Inters Stadtrivale AC Milan hatte mit Chievo Verona deutlich größere Mühe. Zwar gingen die Rossoneri durch Calhanoglu früh in Führung (10.), doch der Treffer des Ex-Hamburgers hatte nur etwas mehr als 20 Minuten Bestand. Dann glichen die Gäste aus. Radovanovic hatte das Auge für Giaccherini, der Borini stehen ließ und nach innen flankte. Bonucci fälschte entscheidend vor die Füße von Stepinski ab, der aus kurzer Distanz zum 1:1 abstaubte (33.). Keine Minute war gespielt, als es erneut im Mailänder Tor klingelte und Chievo die Partie auf den Kopf stellte: Inglese fiel der Ball an der Strafraumkante vor die Füße, von dort nagelte er fden Ball Augenblicke später unter die Latte (34.).

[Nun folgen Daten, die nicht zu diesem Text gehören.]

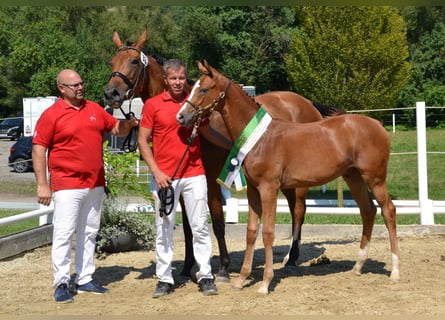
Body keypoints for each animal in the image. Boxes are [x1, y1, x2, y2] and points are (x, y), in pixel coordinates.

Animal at [103, 29, 340, 280]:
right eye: (112, 62)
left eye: (134, 61)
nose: (111, 93)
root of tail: (306, 103)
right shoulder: (181, 180)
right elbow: (187, 226)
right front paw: (187, 266)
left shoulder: (209, 179)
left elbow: (216, 222)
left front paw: (224, 267)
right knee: (295, 209)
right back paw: (289, 257)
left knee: (299, 210)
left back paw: (292, 258)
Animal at [176, 59, 398, 292]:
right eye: (192, 88)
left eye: (203, 89)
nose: (181, 116)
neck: (260, 138)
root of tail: (377, 124)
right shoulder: (253, 190)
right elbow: (251, 231)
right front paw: (241, 279)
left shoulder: (269, 189)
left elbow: (268, 233)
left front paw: (265, 283)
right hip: (354, 178)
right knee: (368, 211)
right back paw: (358, 266)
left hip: (375, 178)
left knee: (388, 211)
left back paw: (395, 272)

Acht Minuten nach der Pause jubelten wieder die Hausherren - diesmal allerdings mit Verzögerung. Nach Biglias flachem Hammer aus dem Rückraum war Cutrone zur Stelle und staubte ab. Zunächst wurde der Treffer jedoch wegen einer vermeintlichen Abseits-Stellung nicht anerkannt. Der Videobeweis widerlegte aber das Schiedsrichtergespann (53.). Bei strömendem Regen in San Siro drängte der Favorit danach auf das erneute Führungstor, musste sich aber bis zur 82. Minute gedulden: Dann war André Silva nach einem Eckstoß zur Stelle und stellte aus kurzer Distanz auf 3:2. Bei diesem Spielstand blieb es bis zum Schluss - Kessié hätte in der siebenminütigen Nachspielzeit allerdings noch die Vorentscheidung herbeiführen können, scheiterte jedoch vom Elfmeterpunkt - Tomovic hatte zuvor Hand gespielt - an Veronas Schlussmann Sorrentino (90.).

Effektive Römer fahren verdienten Sieg ein

Keine Mühe hatte die Roma beim abstiegsbedrohten FC Crotone. Gegen tiefstehende Gäste dauerte es allerdings bis zur 39. Minute, ehe der frischgebackene Champions-League-Viertelfinalist durch El Shaarawy in Führung ging. Kolarov hatte den italienischen Nationalspieler mit einer scharfen Hereingabe von links gefunden (39.). Im zweiten Durchgang beseitigte Nainggolan eine Viertelstunde vor Schluss letzte Zweifel und markierte mit einem platzierten Flachschuss aus 18 Metern ins lange Eck den 2:0-Endstand.